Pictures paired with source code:

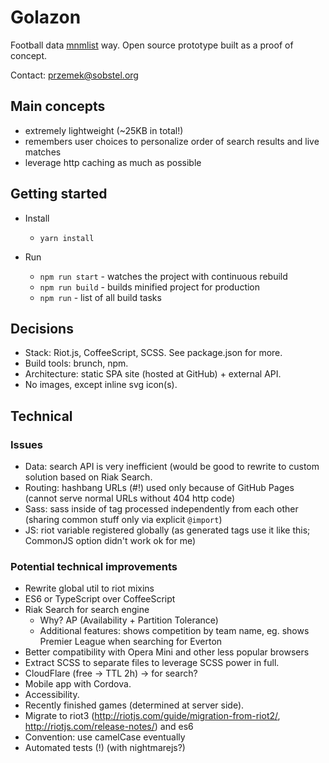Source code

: Golazon
=======

Football data <a href="http://mnmlist.com/w/">mnmlist</a> way.
Open source prototype built as a proof of concept.

Contact: przemek@sobstel.org

## Main concepts

* extremely lightweight (~25KB in total!)
* remembers user choices to personalize order of search results and live matches
* leverage http caching as much as possible

## Getting started

* Install
  * `yarn install`

* Run
  * `npm run start` - watches the project with continuous rebuild
  * `npm run build` - builds minified project for production
  * `npm run` - list of all build tasks

## Decisions

* Stack: Riot.js, CoffeeScript, SCSS. See package.json for more.
* Build tools: brunch, npm.
* Architecture: static SPA site (hosted at GitHub) + external API.
* No images, except inline svg icon(s).

## Technical

### Issues

* Data: search API is very inefficient (would be good to rewrite to custom solution based on Riak Search.
* Routing: hashbang URLs (#!) used only because of GitHub Pages (cannot serve normal URLs without 404 http code)
* Sass: sass inside of tag processed independently from each other (sharing common stuff only via explicit `@import`)
* JS: riot variable registered globally (as generated tags use it like this; CommonJS option didn't work ok for me)

### Potential technical improvements

* Rewrite global util to riot mixins
* ES6 or TypeScript over CoffeeScript
* Riak Search for search engine
  * Why? AP (Availability + Partition Tolerance)
  * Additional features: shows competition by team name, eg. shows Premier League when searching for Everton
* Better compatibility with Opera Mini and other less popular browsers
* Extract SCSS to separate files to leverage SCSS power in full.
* CloudFlare (free -> TTL 2h) -> for search?
* Mobile app with Cordova.
* Accessibility.
* Recently finished games (determined at server side).
* Migrate to riot3 (http://riotjs.com/guide/migration-from-riot2/, http://riotjs.com/release-notes/) and es6
* Convention: use camelCase eventually
* Automated tests (!) (with nightmarejs?)
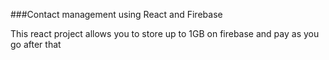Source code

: ###Contact management using React and Firebase

This react project allows you to store up to 1GB on firebase and pay as you go after that
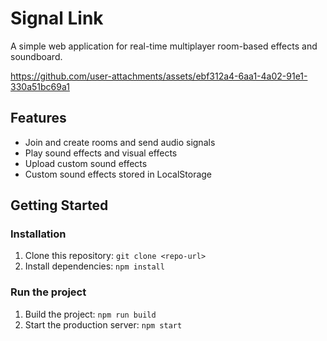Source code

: # Signal Link

A simple web application for real-time multiplayer room-based effects and soundboard.

https://github.com/user-attachments/assets/ebf312a4-6aa1-4a02-91e1-330a51bc69a1

## Features

- Join and create rooms and send audio signals
- Play sound effects and visual effects
- Upload custom sound effects
- Custom sound effects stored in LocalStorage

## Getting Started

### Installation

1. Clone this repository:
   `git clone <repo-url>`
2. Install dependencies:
   `npm install`

### Run the project

1. Build the project:
   `npm run build`
2. Start the production server:
   `npm start`
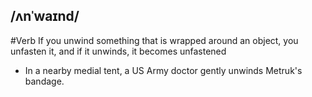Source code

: ##   /ʌnˈwaɪnd/
#Verb
If you unwind something that is wrapped around an object, you unfasten it, and if it unwinds, it becomes unfastened

- In a nearby medial tent, a US Army doctor gently unwinds Metruk's bandage.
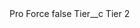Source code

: <?xml version="1.0" encoding="UTF-8"?>
<CustomMetadata xmlns="http://soap.sforce.com/2006/04/metadata" xmlns:xsi="http://www.w3.org/2001/XMLSchema-instance" xmlns:xsd="http://www.w3.org/2001/XMLSchema">
    <label>Pro Force</label>
    <protected>false</protected>
    <values>
        <field>Tier__c</field>
        <value xsi:type="xsd:string">Tier 2</value>
    </values>
</CustomMetadata>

DIRECTIONS ::
Using the records above, reproduce exactly the lines from the line containing "1. Clone this" through the last line, with both ends kept and no pictures.

ANSWER FOR THIS EXERCISE ::
1. Clone this repository:
   `git clone <repo-url>`
2. Install dependencies:
   `npm install`

### Run the project

1. Build the project:
   `npm run build`
2. Start the production server:
   `npm start`
Source code

: ##   /ʌnˈwaɪnd/
#Verb
If you unwind something that is wrapped around an object, you unfasten it, and if it unwinds, it becomes unfastened

- In a nearby medial tent, a US Army doctor gently unwinds Metruk's bandage.
Source code

: <?xml version="1.0" encoding="UTF-8"?>
<CustomMetadata xmlns="http://soap.sforce.com/2006/04/metadata" xmlns:xsi="http://www.w3.org/2001/XMLSchema-instance" xmlns:xsd="http://www.w3.org/2001/XMLSchema">
    <label>Pro Force</label>
    <protected>false</protected>
    <values>
        <field>Tier__c</field>
        <value xsi:type="xsd:string">Tier 2</value>
    </values>
</CustomMetadata>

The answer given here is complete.